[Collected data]
[Start of section]

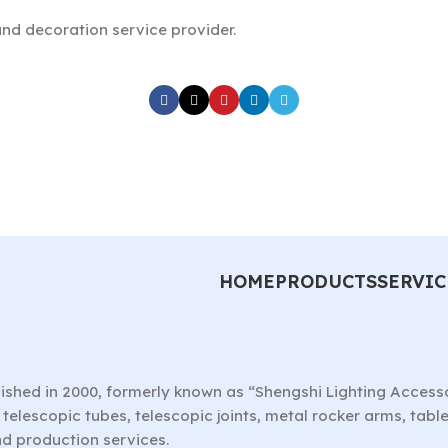
nd decoration service provider.
HOME
PRODUCTS
SERVIC
ished in 2000, formerly known as “Shengshi Lighting Access
telescopic tubes, telescopic joints, metal rocker arms, tab
nd production services.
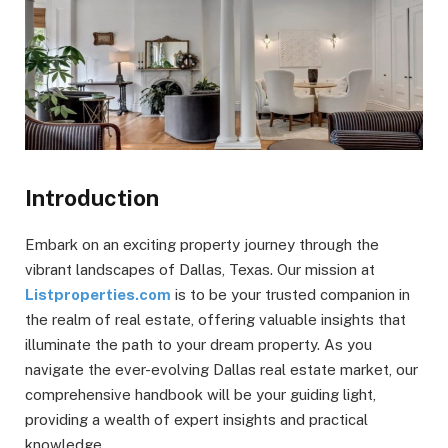
Introduction
Embark on an exciting property journey through the
vibrant landscapes of Dallas, Texas. Our mission at
Listproperties.com
is to be your trusted companion in
the realm of real estate, offering valuable insights that
illuminate the path to your dream property. As you
navigate the ever-evolving Dallas real estate market, our
comprehensive handbook will be your guiding light,
providing a wealth of expert insights and practical
knowledge.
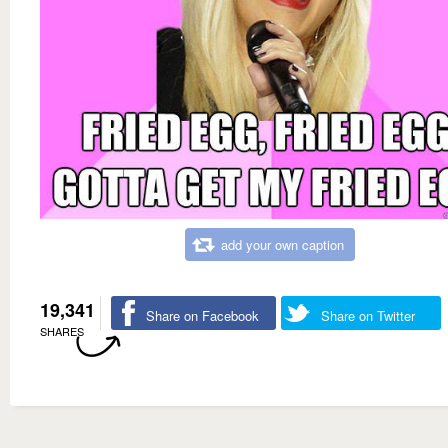
add your own caption
19,341
Share on Facebook
Share on Twitter
SHARES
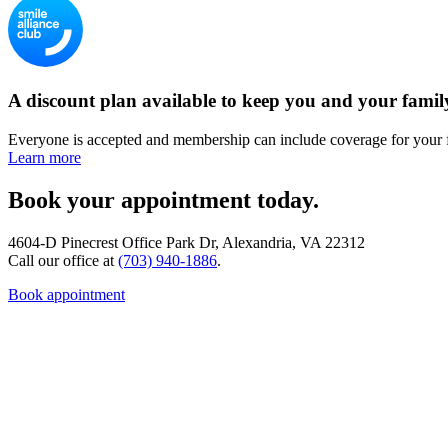
A discount plan available to keep you and your famil
Everyone is accepted and membership can include coverage for your 
Learn more
Book your appointment today.
4604-D Pinecrest Office Park Dr, Alexandria, VA 22312
Call our office at
(703) 940-1886
.
Book appointment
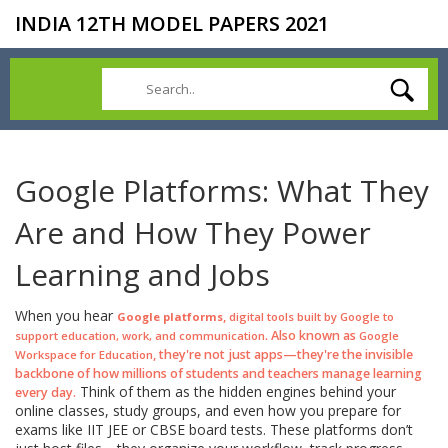
INDIA 12TH MODEL PAPERS 2021
Google Platforms: What They
Are and How They Power
Learning and Jobs
When you hear
,
Google platforms
digital tools built by Google to
. Also known as
support education, work, and communication
Google
, they're not just apps—they're the invisible
Workspace for Education
backbone of how millions of students and teachers manage learning
Think of them as the hidden engines behind your
every day.
online classes, study groups, and even how you prepare for
exams like IIT JEE or CBSE board tests. These platforms don’t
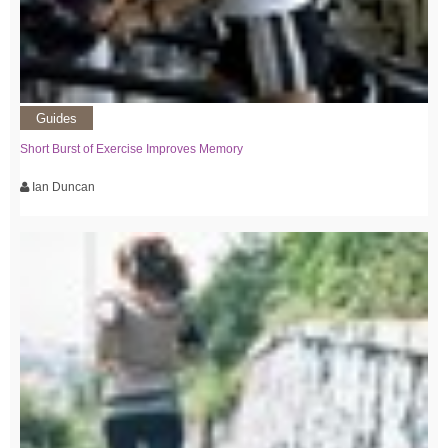
Guides
Short Burst of Exercise Improves Memory
Ian Duncan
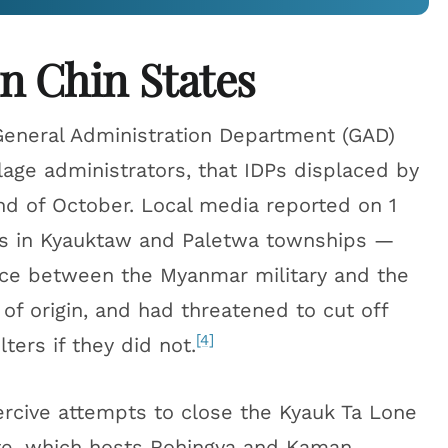
n Chin States
General Administration Department (GAD)
lage administrators, that IDPs displaced by
d of October. Local media reported on 1
Ps in Kyauktaw and Paletwa townships —
ce between the Myanmar military and the
of origin, and had threatened to cut off
[4]
ers if they did not.
rcive attempts to close the Kyauk Ta Lone
te, which hosts Rohingya and Kaman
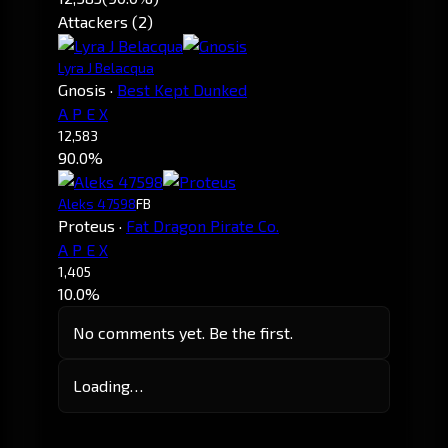
Attackers (2)
Lyra J Belacqua
Gnosis
·
Best Kept Dunked
A P E X
12,583
90.0%
Aleks 47598
FB
Proteus
·
Fat Dragon Pirate Co.
A P E X
1,405
10.0%
No comments yet. Be the first.
Loading…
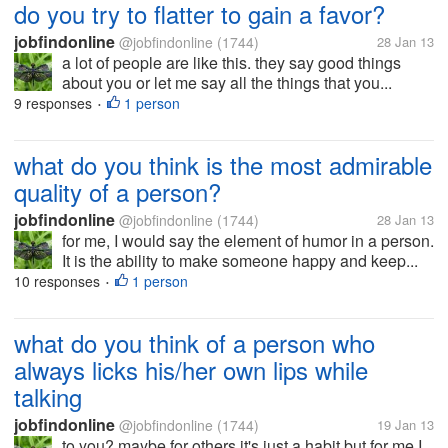
do you try to flatter to gain a favor?
jobfindonline
@jobfindonline
(1744)
28 Jan 13
a lot of people are like this. they say good things
about you or let me say all the things that you...
9 responses
1 person
•
what do you think is the most admirable
quality of a person?
jobfindonline
@jobfindonline
(1744)
28 Jan 13
for me, I would say the element of humor in a person.
It is the ability to make someone happy and keep...
10 responses
1 person
•
what do you think of a person who
always licks his/her own lips while
talking
jobfindonline
@jobfindonline
(1744)
19 Jan 13
to you? maybe for others it's just a habit but for me I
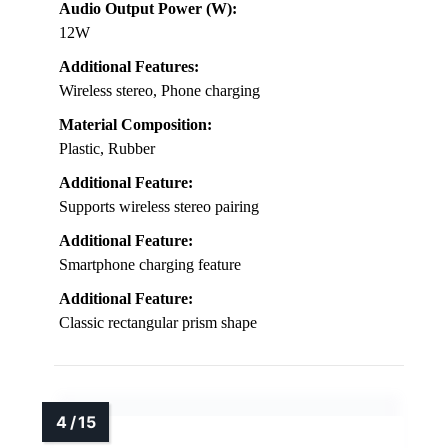
Audio Output Power (W):
12W
Additional Features:
Wireless stereo, Phone charging
Material Composition:
Plastic, Rubber
Additional Feature:
Supports wireless stereo pairing
Additional Feature:
Smartphone charging feature
Additional Feature:
Classic rectangular prism shape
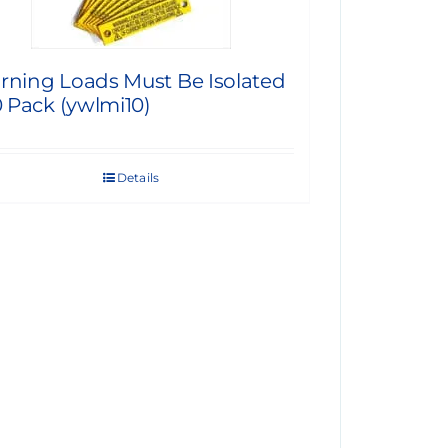
rning Loads Must Be Isolated
0 Pack (ywlmi10)
Details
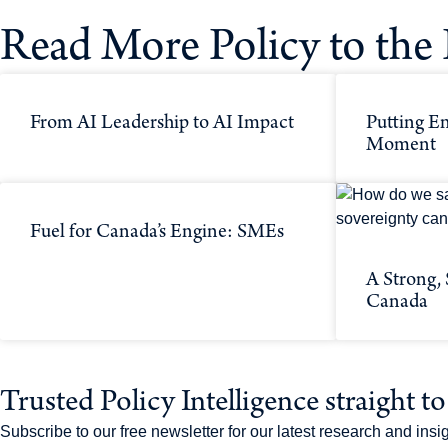
Read More Policy to the 
From AI Leadership to AI Impact
Putting En
Moment
Fuel for Canada’s Engine: SMEs
A Strong,
Canada
Trusted Policy Intelligence straight t
Subscribe to our free newsletter for our latest research and in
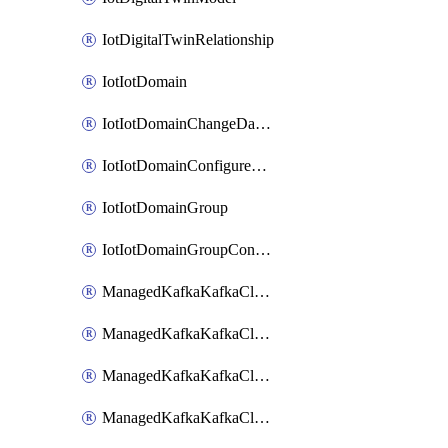
IotDigitalTwinRelationship
IotIotDomain
IotIotDomainChangeDataRetentionPeriod
IotIotDomainConfigureDataAccess
IotIotDomainGroup
IotIotDomainGroupConfigureDataAccess
ManagedKafkaKafkaCluster
ManagedKafkaKafkaClusterAddon
ManagedKafkaKafkaClusterConfig
ManagedKafkaKafkaClusterSuperusersManagement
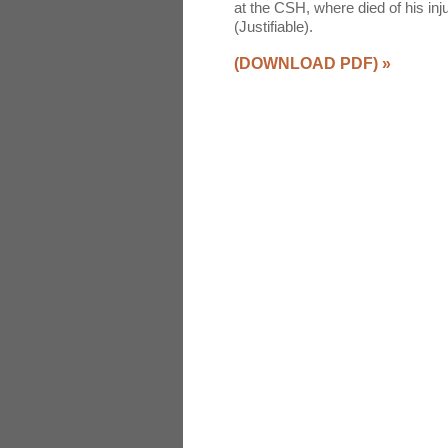
at the CSH, where died of his i
(Justifiable).
(DOWNLOAD PDF)
»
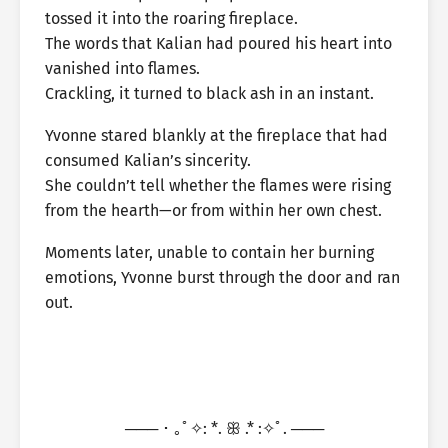
tossed it into the roaring fireplace.
The words that Kalian had poured his heart into
vanished into flames.
Crackling, it turned to black ash in an instant.
Yvonne stared blankly at the fireplace that had
consumed Kalian’s sincerity.
She couldn’t tell whether the flames were rising
from the hearth—or from within her own chest.
Moments later, unable to contain her burning
emotions, Yvonne burst through the door and ran
out.
─── ･ ｡ﾟ✧: *. ꕥ .* :✧ﾟ. ───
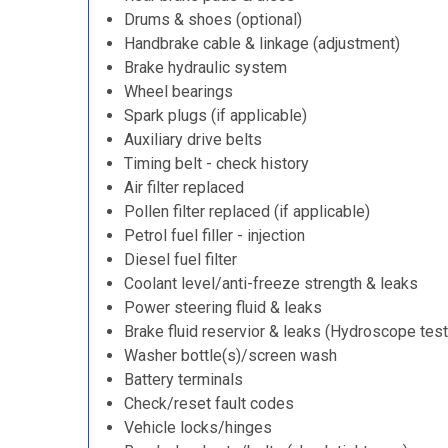
Drums & shoes (optional)
Handbrake cable & linkage (adjustment)
Brake hydraulic system
Wheel bearings
Spark plugs (if applicable)
Auxiliary drive belts
Timing belt - check history
Air filter replaced
Pollen filter replaced (if applicable)
Petrol fuel filler - injection
Diesel fuel filter
Coolant level/anti-freeze strength & leaks
Power steering fluid & leaks
Brake fluid reservior & leaks (Hydroscope test
Washer bottle(s)/screen wash
Battery terminals
Check/reset fault codes
Vehicle locks/hinges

[End of section]

### Task instructions
The entries above are to be retyped exactly, with each picture left out.

### Solved problem
nd decoration service provider.
HOME
PRODUCTS
SERVIC
ished in 2000, formerly known as “Shengshi Lighting Access
telescopic tubes, telescopic joints, metal rocker arms, tab
nd production services.
Introduction
Embark on an exciting property journey through the
vibrant landscapes of Dallas, Texas. Our mission at
Listproperties.com
is to be your trusted companion in
the realm of real estate, offering valuable insights that
illuminate the path to your dream property. As you
navigate the ever-evolving Dallas real estate market, our
comprehensive handbook will be your guiding light,
providing a wealth of expert insights and practical
knowledge.
add your own caption
19,341
Share on Facebook
Share on Twitter
SHARES
A discount plan available to keep you and your famil
Everyone is accepted and membership can include coverage for your 
Learn more
Book your appointment today.
4604-D Pinecrest Office Park Dr, Alexandria, VA 22312
Call our office at
(703) 940-1886
.
Book appointment
INDIA 12TH MODEL PAPERS 2021
Google Platforms: What They
Are and How They Power
Learning and Jobs
When you hear
,
Google platforms
digital tools built by Google to
. Also known as
support education, work, and communication
Google
, they're not just apps—they're the invisible
Workspace for Education
backbone of how millions of students and teachers manage learning
Think of them as the hidden engines behind your
every day.
online classes, study groups, and even how you prepare for
exams like IIT JEE or CBSE board tests. These platforms don’t
Guides
Short Burst of Exercise Improves Memory
Ian Duncan
n Chin States
General Administration Department (GAD)
lage administrators, that IDPs displaced by
d of October. Local media reported on 1
Ps in Kyauktaw and Paletwa townships —
ce between the Myanmar military and the
of origin, and had threatened to cut off
[4]
ers if they did not.
rcive attempts to close the Kyauk Ta Lone
te, which hosts Rohingya and Kaman
Attackers (2)
Lyra J Belacqua
Gnosis
·
Best Kept Dunked
A P E X
12,583
90.0%
Aleks 47598
FB
Proteus
·
Fat Dragon Pirate Co.
A P E X
1,405
10.0%
No comments yet. Be the first.
Loading…
do you try to flatter to gain a favor?
jobfindonline
@jobfindonline
(1744)
28 Jan 13
a lot of people are like this. they say good things
about you or let me say all the things that you...
9 responses
1 person
•
what do you think is the most admirable
quality of a person?
jobfindonline
@jobfindonline
(1744)
28 Jan 13
for me, I would say the element of humor in a person.
It is the ability to make someone happy and keep...
10 responses
1 person
•
what do you think of a person who
always licks his/her own lips while
talking
jobfindonline
@jobfindonline
(1744)
19 Jan 13
to you? maybe for others it's just a habit but for me I
Audio Output Power (W):
12W
Additional Features:
Wireless stereo, Phone charging
Material Composition:
Plastic, Rubber
Additional Feature:
Supports wireless stereo pairing
Additional Feature:
Smartphone charging feature
Additional Feature:
Classic rectangular prism shape
rning Loads Must Be Isolated
0 Pack (ywlmi10)
Details
Read More Policy to the 
From AI Leadership to AI Impact
Putting En
Moment
Fuel for Canada’s Engine: SMEs
A Strong,
Canada
Trusted Policy Intelligence straight t
Subscribe to our free newsletter for our latest research and in
IotDigitalTwinRelationship
IotIotDomain
IotIotDomainChangeDataRetentionPeriod
IotIotDomainConfigureDataAccess
IotIotDomainGroup
IotIotDomainGroupConfigureDataAccess
ManagedKafkaKafkaCluster
ManagedKafkaKafkaClusterAddon
ManagedKafkaKafkaClusterConfig
ManagedKafkaKafkaClusterSuperusersManagement
at the CSH, where died of his i
(Justifiable).
(DOWNLOAD PDF)
»
tossed it into the roaring fireplace.
The words that Kalian had poured his heart into
vanished into flames.
Crackling, it turned to black ash in an instant.
Yvonne stared blankly at the fireplace that had
consumed Kalian’s sincerity.
She couldn’t tell whether the flames were rising
from the hearth—or from within her own chest.
Moments later, unable to contain her burning
emotions, Yvonne burst through the door and ran
out.
─── ･ ｡ﾟ✧: *. ꕥ .* :✧ﾟ. ───
Drums & shoes (optional)
Handbrake cable & linkage (adjustment)
Brake hydraulic system
Wheel bearings
Spark plugs (if applicable)
Auxiliary drive belts
Timing belt - check history
Air filter replaced
Pollen filter replaced (if applicable)
Petrol fuel filler - injection
Diesel fuel filter
Coolant level/anti-freeze strength & leaks
Power steering fluid & leaks
Brake fluid reservior & leaks (Hydroscope test
Washer bottle(s)/screen wash
Battery terminals
Check/reset fault codes
Vehicle locks/hinges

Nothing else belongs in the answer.